=== Section Start ===

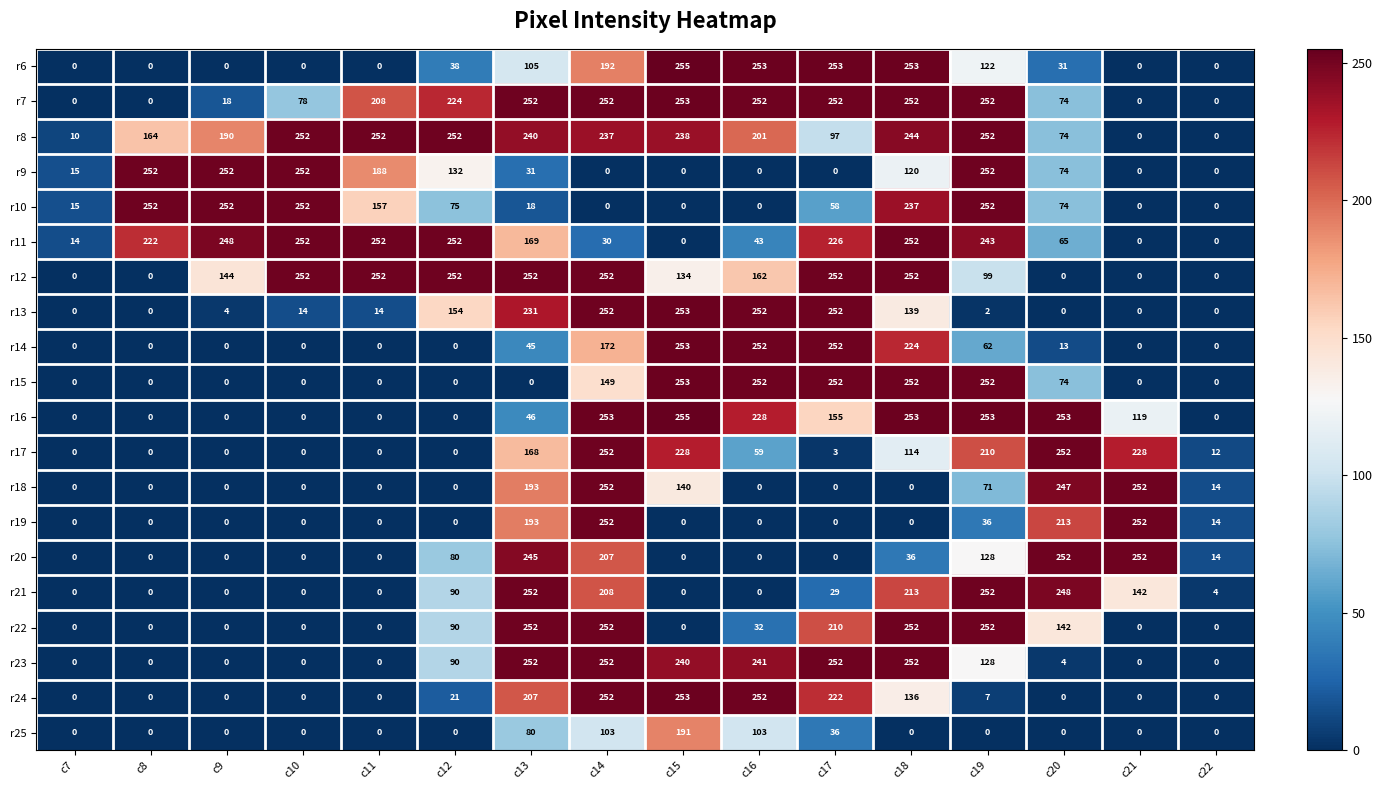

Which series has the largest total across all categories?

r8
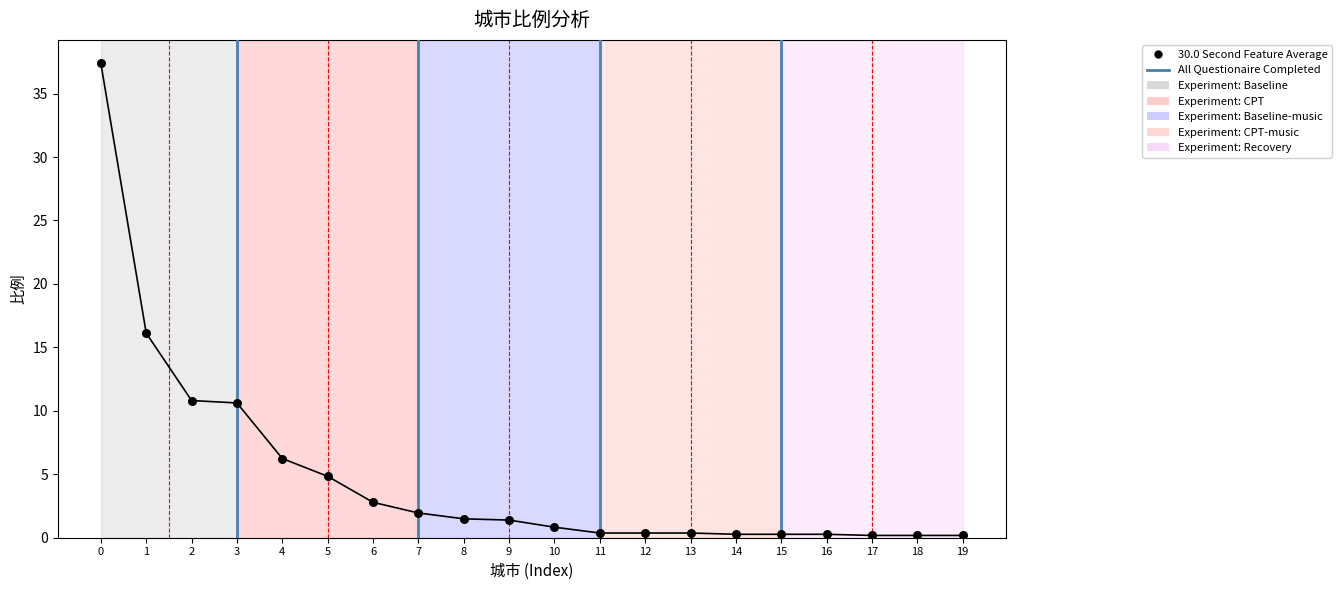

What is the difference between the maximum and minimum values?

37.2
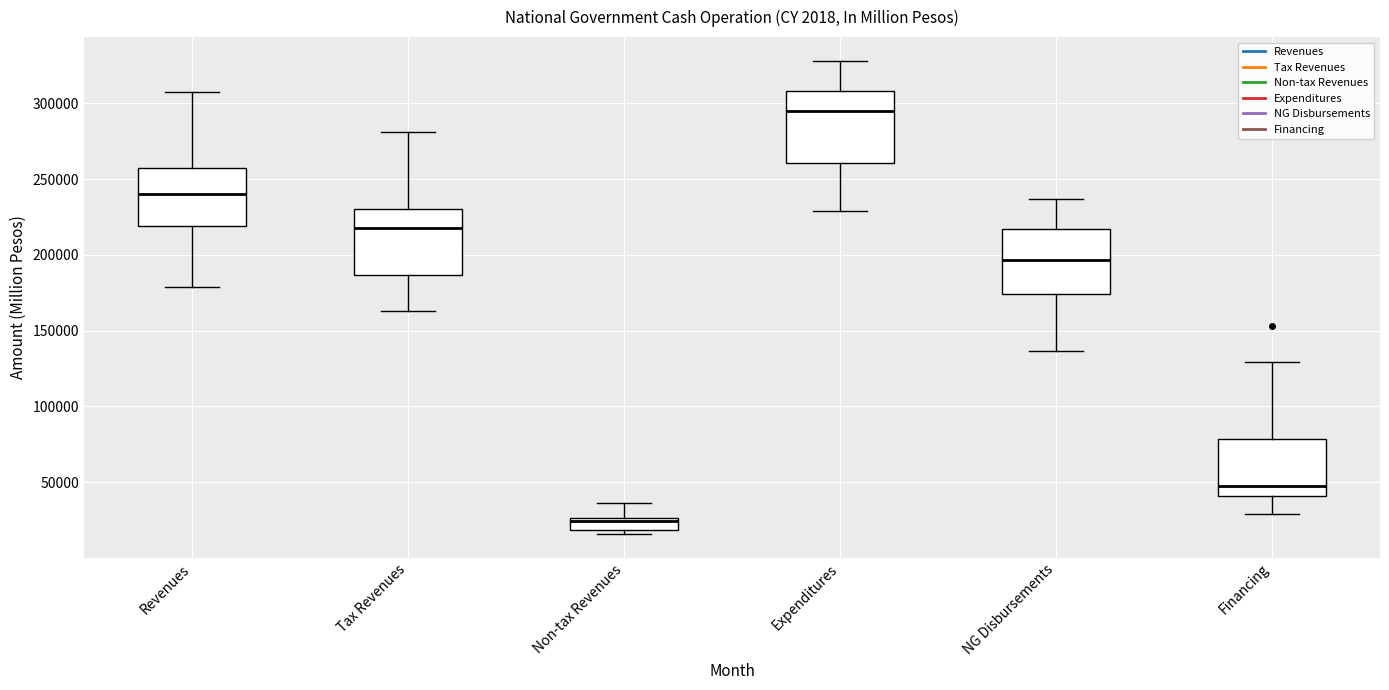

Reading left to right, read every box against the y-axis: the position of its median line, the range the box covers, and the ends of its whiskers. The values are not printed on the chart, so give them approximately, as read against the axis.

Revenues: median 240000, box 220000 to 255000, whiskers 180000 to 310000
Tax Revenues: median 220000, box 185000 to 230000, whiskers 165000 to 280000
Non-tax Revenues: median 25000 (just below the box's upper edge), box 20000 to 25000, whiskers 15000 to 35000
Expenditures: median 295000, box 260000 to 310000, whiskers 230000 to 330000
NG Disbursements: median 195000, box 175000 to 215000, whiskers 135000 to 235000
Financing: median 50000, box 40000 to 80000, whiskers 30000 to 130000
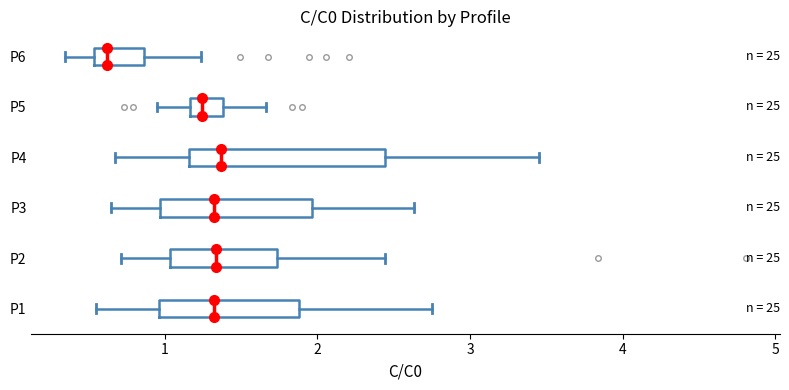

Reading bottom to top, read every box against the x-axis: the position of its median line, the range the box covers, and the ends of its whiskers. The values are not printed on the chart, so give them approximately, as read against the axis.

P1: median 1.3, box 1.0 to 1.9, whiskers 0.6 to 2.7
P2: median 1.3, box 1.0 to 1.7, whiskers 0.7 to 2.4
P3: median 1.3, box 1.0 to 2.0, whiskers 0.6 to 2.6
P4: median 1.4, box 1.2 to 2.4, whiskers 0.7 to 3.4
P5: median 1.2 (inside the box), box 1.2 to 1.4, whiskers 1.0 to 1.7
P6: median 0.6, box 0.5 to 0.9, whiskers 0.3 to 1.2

=== Section End ===

Render all of the material above as a numbered list, one line per entry, dropping blank lines and leaving out the pictures.

Exercise response:
1. Which series has the largest total across all categories?
2. r8
3. What is the difference between the maximum and minimum values?
4. 37.2
5. Reading left to right, read every box against the y-axis: the position of its median line, the range the box covers, and the ends of its whiskers. The values are not printed on the chart, so give them approximately, as read against the axis.
6. Revenues: median 240000, box 220000 to 255000, whiskers 180000 to 310000
7. Tax Revenues: median 220000, box 185000 to 230000, whiskers 165000 to 280000
8. Non-tax Revenues: median 25000 (just below the box's upper edge), box 20000 to 25000, whiskers 15000 to 35000
9. Expenditures: median 295000, box 260000 to 310000, whiskers 230000 to 330000
10. NG Disbursements: median 195000, box 175000 to 215000, whiskers 135000 to 235000
11. Financing: median 50000, box 40000 to 80000, whiskers 30000 to 130000
12. Reading bottom to top, read every box against the x-axis: the position of its median line, the range the box covers, and the ends of its whiskers. The values are not printed on the chart, so give them approximately, as read against the axis.
13. P1: median 1.3, box 1.0 to 1.9, whiskers 0.6 to 2.7
14. P2: median 1.3, box 1.0 to 1.7, whiskers 0.7 to 2.4
15. P3: median 1.3, box 1.0 to 2.0, whiskers 0.6 to 2.6
16. P4: median 1.4, box 1.2 to 2.4, whiskers 0.7 to 3.4
17. P5: median 1.2 (inside the box), box 1.2 to 1.4, whiskers 1.0 to 1.7
18. P6: median 0.6, box 0.5 to 0.9, whiskers 0.3 to 1.2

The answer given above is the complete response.